What you have to do - What is needed is an exact repetition of the lines below, from the first one through the one holding "pinky mcp: (357, 630)", with no pictures and nothing else.

Collection entries
%%

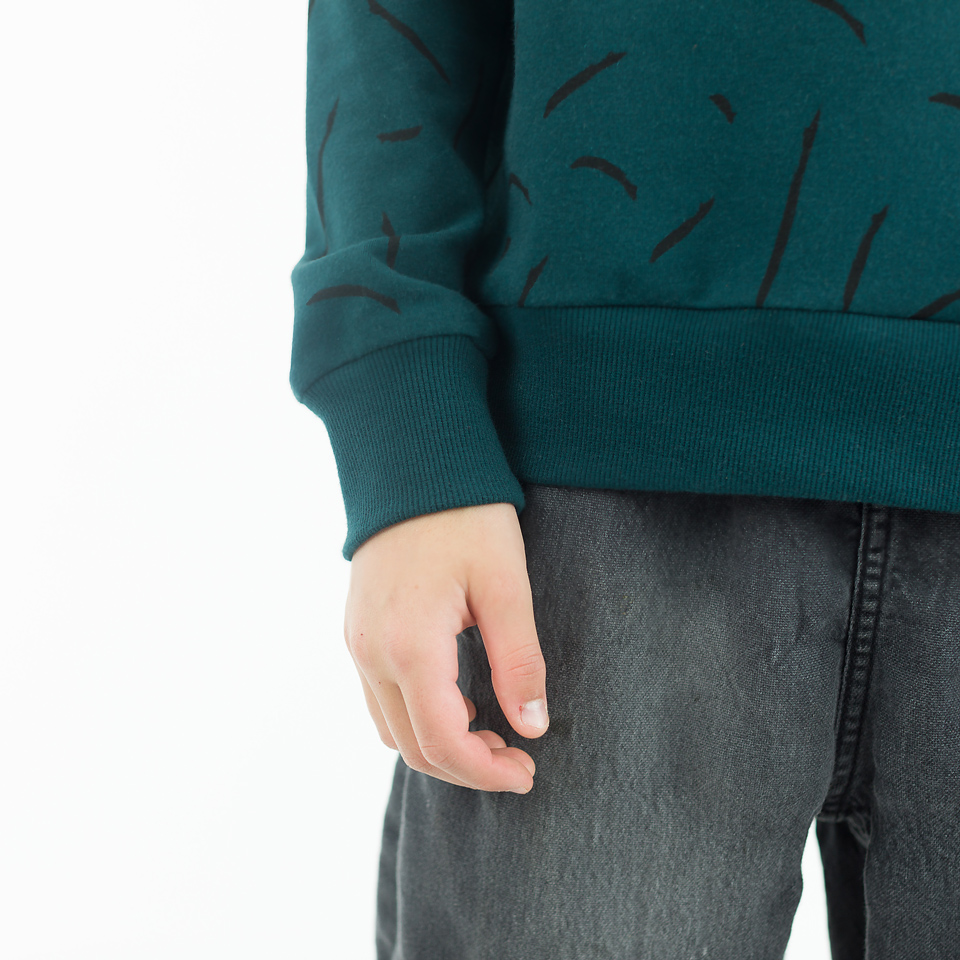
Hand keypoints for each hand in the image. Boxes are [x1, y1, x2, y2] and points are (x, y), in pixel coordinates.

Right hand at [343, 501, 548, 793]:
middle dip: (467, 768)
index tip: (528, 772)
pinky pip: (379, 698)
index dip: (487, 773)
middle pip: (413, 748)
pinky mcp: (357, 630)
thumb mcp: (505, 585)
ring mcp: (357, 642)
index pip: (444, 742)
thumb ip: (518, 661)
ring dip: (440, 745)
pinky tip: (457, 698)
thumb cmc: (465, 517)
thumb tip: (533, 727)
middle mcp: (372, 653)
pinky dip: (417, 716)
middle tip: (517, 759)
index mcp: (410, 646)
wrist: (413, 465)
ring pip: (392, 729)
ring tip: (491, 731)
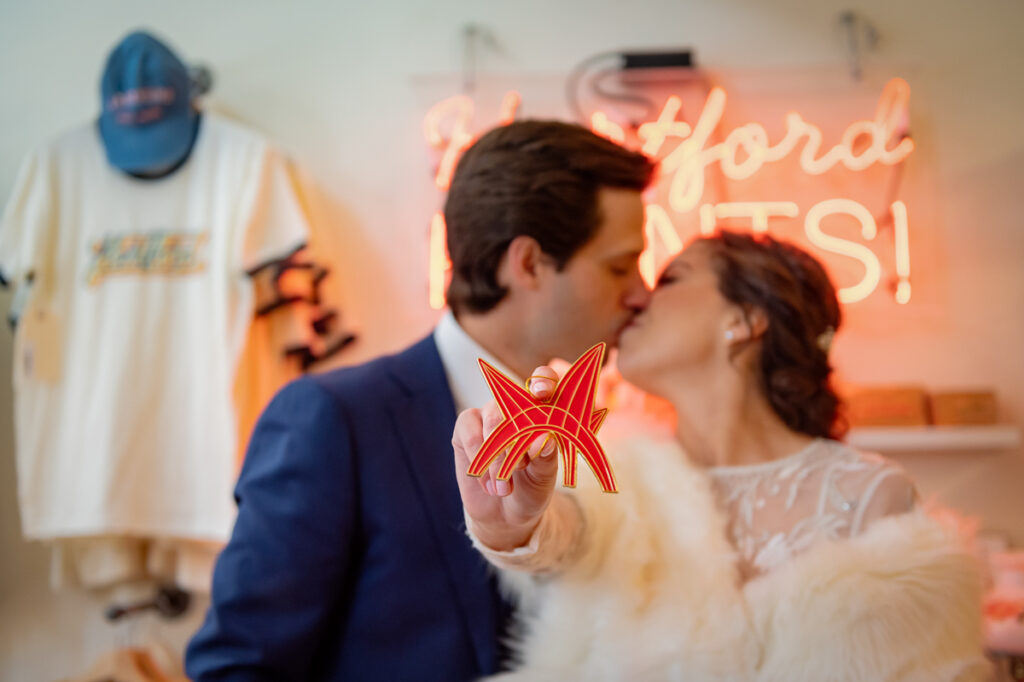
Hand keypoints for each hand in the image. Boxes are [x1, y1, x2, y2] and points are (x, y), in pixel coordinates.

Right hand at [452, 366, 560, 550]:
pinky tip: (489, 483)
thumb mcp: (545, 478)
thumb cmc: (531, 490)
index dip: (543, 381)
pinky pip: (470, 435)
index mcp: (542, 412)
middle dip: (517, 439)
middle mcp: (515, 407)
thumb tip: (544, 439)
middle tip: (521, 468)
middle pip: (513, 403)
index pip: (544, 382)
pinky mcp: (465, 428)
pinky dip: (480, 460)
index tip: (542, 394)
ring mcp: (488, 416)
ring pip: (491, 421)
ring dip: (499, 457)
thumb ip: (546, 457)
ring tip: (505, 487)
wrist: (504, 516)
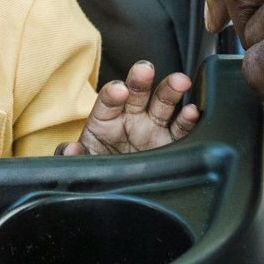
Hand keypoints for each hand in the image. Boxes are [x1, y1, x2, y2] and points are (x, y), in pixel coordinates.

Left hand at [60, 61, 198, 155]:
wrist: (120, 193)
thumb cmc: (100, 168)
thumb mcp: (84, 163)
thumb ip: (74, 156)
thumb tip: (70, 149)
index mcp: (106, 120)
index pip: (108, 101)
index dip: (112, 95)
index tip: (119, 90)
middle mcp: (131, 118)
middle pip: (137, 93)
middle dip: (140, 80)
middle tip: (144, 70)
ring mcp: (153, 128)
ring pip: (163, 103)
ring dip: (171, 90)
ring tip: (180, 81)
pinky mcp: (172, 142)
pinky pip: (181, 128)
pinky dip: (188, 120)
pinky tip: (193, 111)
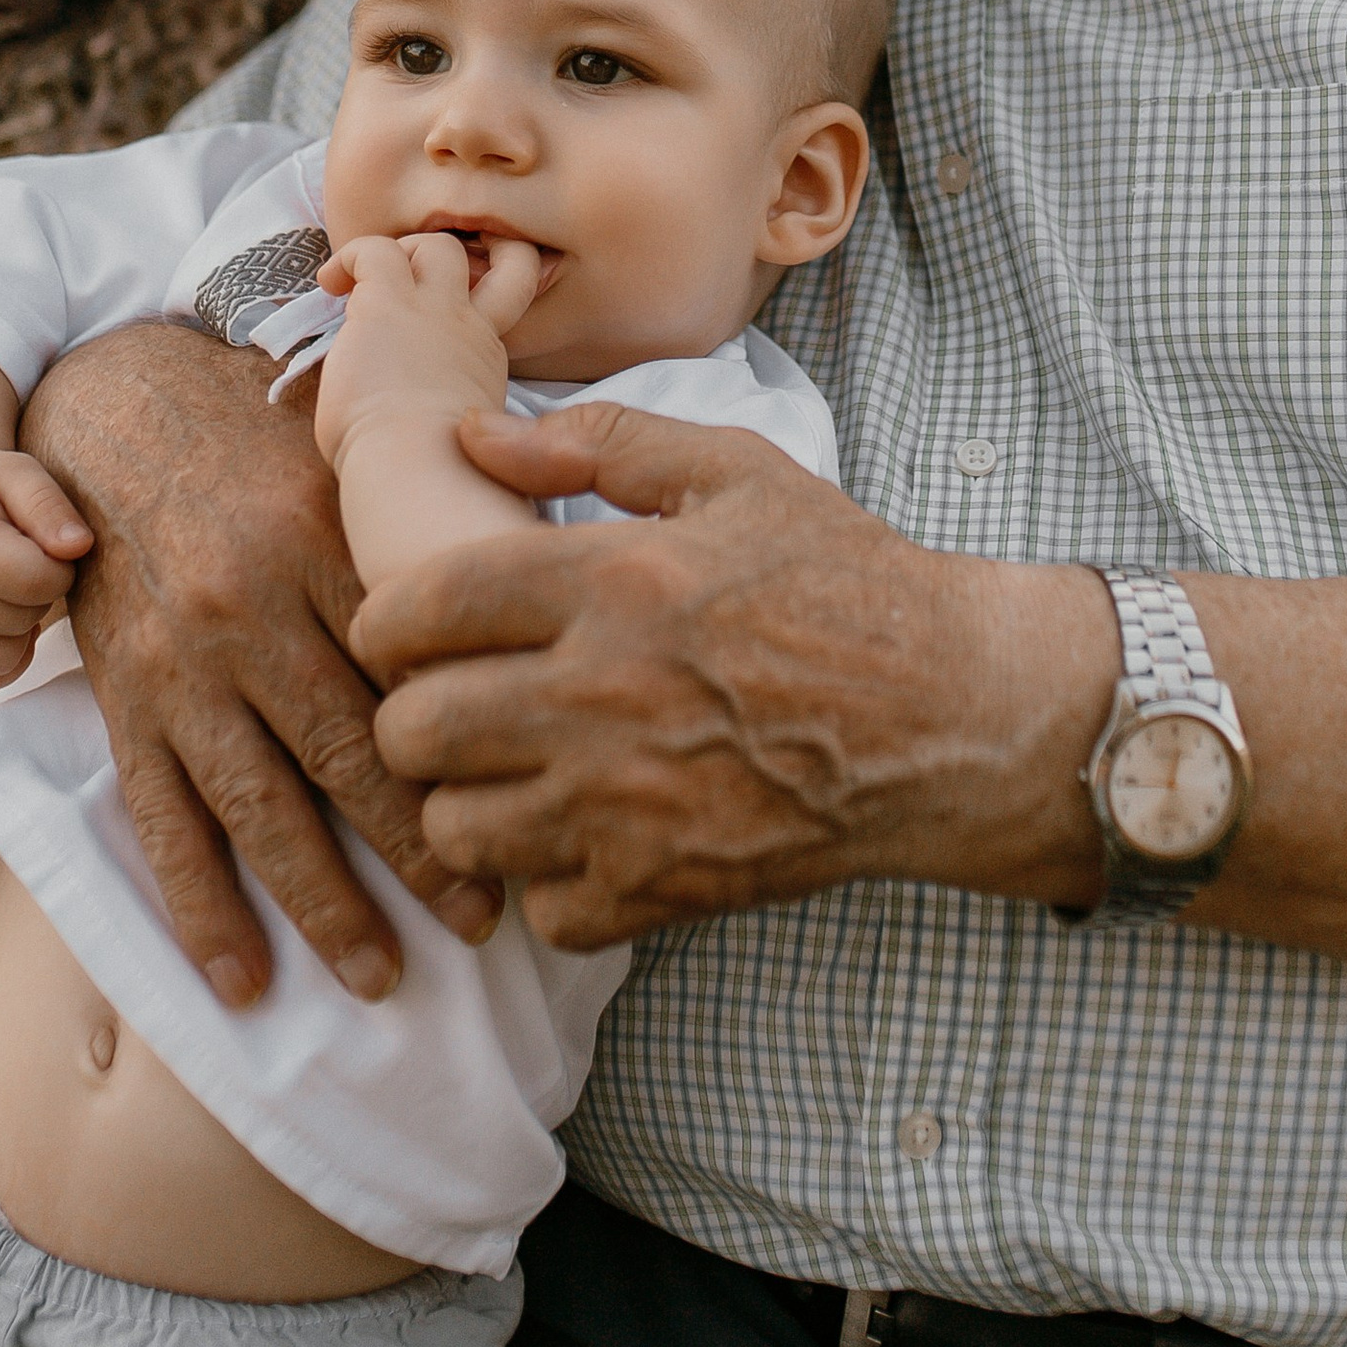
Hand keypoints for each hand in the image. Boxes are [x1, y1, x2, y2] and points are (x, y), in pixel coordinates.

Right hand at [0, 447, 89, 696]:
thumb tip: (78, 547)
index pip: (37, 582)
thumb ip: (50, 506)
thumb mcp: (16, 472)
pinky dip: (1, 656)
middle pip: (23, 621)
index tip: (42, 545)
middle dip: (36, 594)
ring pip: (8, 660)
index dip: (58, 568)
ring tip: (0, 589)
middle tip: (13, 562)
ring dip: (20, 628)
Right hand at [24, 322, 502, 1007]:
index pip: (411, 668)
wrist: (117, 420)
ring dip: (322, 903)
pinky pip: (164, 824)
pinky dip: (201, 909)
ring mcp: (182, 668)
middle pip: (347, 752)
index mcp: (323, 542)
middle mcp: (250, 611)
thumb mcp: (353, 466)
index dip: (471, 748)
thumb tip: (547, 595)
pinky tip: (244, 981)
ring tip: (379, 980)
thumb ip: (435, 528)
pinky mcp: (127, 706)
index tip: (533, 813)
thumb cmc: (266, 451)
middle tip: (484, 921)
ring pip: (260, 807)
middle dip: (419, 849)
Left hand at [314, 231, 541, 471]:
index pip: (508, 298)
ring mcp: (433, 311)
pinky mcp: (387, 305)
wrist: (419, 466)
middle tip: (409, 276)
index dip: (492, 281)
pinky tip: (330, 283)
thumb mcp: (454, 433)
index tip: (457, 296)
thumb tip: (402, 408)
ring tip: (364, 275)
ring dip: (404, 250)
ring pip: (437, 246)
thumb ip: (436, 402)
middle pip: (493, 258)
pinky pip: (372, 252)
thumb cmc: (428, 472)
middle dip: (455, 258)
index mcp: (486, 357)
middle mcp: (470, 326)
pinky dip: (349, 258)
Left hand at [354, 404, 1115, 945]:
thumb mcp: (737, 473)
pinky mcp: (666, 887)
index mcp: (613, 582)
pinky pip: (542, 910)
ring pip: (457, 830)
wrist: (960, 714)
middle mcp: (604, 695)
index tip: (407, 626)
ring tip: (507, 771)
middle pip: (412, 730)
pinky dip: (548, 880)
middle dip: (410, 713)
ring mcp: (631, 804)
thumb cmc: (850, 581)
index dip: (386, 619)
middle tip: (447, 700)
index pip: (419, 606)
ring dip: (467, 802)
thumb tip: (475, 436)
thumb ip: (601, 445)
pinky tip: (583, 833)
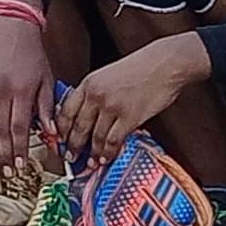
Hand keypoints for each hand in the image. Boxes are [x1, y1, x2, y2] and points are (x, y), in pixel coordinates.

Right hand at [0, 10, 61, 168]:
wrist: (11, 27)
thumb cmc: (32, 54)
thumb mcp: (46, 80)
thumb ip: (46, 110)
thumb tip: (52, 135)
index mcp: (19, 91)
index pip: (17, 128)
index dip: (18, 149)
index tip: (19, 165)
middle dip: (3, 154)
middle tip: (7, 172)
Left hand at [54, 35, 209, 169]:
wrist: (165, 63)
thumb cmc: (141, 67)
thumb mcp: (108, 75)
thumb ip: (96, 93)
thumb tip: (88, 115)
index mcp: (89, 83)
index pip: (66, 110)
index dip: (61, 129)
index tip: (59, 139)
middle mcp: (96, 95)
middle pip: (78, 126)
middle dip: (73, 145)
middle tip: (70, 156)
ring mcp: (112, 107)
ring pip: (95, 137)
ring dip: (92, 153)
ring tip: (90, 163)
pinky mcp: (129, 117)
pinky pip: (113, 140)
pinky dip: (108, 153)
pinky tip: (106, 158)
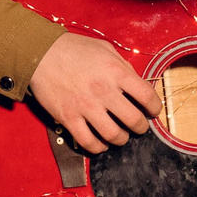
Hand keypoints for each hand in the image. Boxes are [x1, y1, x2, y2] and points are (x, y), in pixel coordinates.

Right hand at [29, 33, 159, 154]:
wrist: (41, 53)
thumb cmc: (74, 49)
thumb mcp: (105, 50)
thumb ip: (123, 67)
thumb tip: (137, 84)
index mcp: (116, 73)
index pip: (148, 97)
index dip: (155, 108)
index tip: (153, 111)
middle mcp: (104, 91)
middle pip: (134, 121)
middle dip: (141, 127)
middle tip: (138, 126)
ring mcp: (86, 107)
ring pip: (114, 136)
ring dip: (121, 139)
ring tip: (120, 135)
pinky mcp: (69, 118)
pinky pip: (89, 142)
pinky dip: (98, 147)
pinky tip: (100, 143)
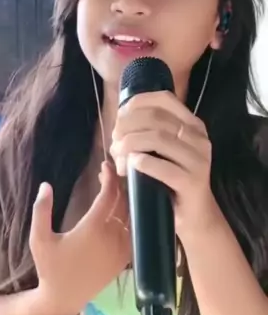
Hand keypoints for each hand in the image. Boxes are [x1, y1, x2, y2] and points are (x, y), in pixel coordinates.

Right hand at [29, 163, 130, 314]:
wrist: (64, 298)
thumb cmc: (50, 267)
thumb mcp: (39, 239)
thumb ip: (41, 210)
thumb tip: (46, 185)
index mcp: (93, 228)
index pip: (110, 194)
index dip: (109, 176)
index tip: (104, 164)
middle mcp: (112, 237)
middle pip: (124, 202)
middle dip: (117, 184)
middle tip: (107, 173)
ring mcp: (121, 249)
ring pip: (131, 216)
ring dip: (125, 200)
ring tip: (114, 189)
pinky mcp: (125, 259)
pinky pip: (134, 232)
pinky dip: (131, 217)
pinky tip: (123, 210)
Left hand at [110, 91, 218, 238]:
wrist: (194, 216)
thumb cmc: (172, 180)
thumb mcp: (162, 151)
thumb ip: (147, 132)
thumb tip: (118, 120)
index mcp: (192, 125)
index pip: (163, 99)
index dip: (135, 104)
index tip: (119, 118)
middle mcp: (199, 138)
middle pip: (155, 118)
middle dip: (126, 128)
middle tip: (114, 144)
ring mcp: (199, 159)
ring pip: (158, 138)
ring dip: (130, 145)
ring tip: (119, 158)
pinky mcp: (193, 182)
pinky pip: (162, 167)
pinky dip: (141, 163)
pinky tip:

%%

Solution to the exercise -
Hand keypoints for each hand in the image. Boxes are [x1, y1, x2, y2] and points are (x, y), in pixel coordinates.

Right hand at [343, 501, 548, 793]:
middle dip: (467, 768)
index tip: (528, 772)
pinky pip: (379, 698)
index dip: (487, 773)
middle pip: (413, 748)
pinky mcp: (357, 630)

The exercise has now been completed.